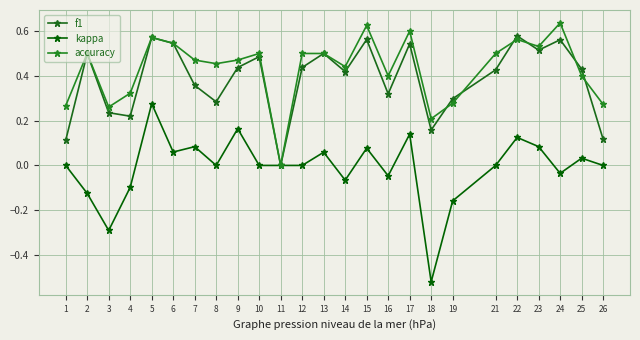

At how many categories does at least one series exceed 0?

24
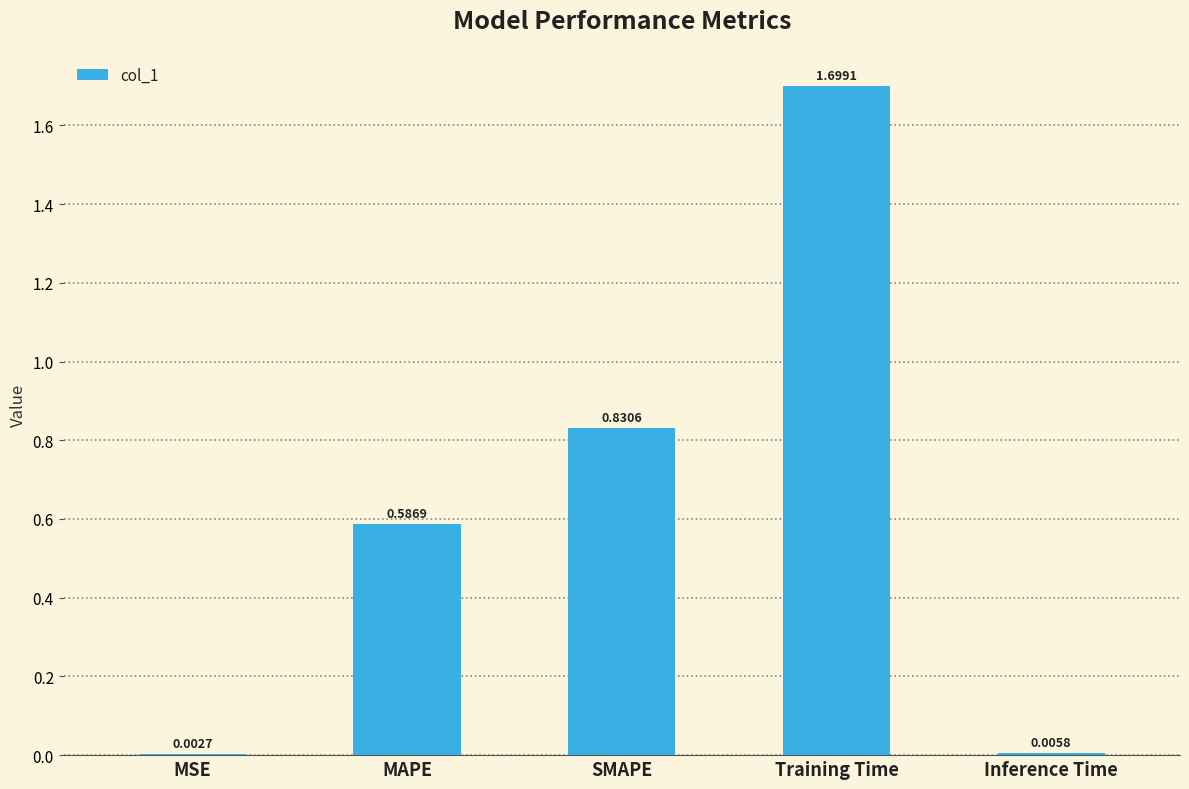

Between MAPE and Training Time, which is larger?

Training Time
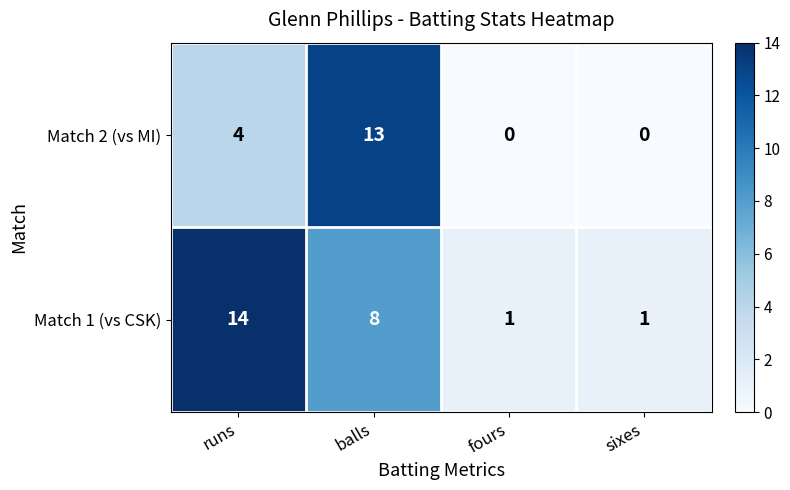

Reading right to left, transcribe all the data shown in this chart.

Match 2 (vs MI): sixes=0	fours=0	balls=13	runs=4
Match 1 (vs CSK): sixes=1	fours=1	balls=8	runs=14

━━━━

**Exercise directions**.
Write out every one of the records above line for line, without changing anything, and leave the pictures out.

**Answer section**.
At how many categories does at least one series exceed 0?

24

Between MAPE and Training Time, which is larger?

Training Time

Reading right to left, transcribe all the data shown in this chart.

Match 2 (vs MI): sixes=0	fours=0	balls=13	runs=4
Match 1 (vs CSK): sixes=1	fours=1	balls=8	runs=14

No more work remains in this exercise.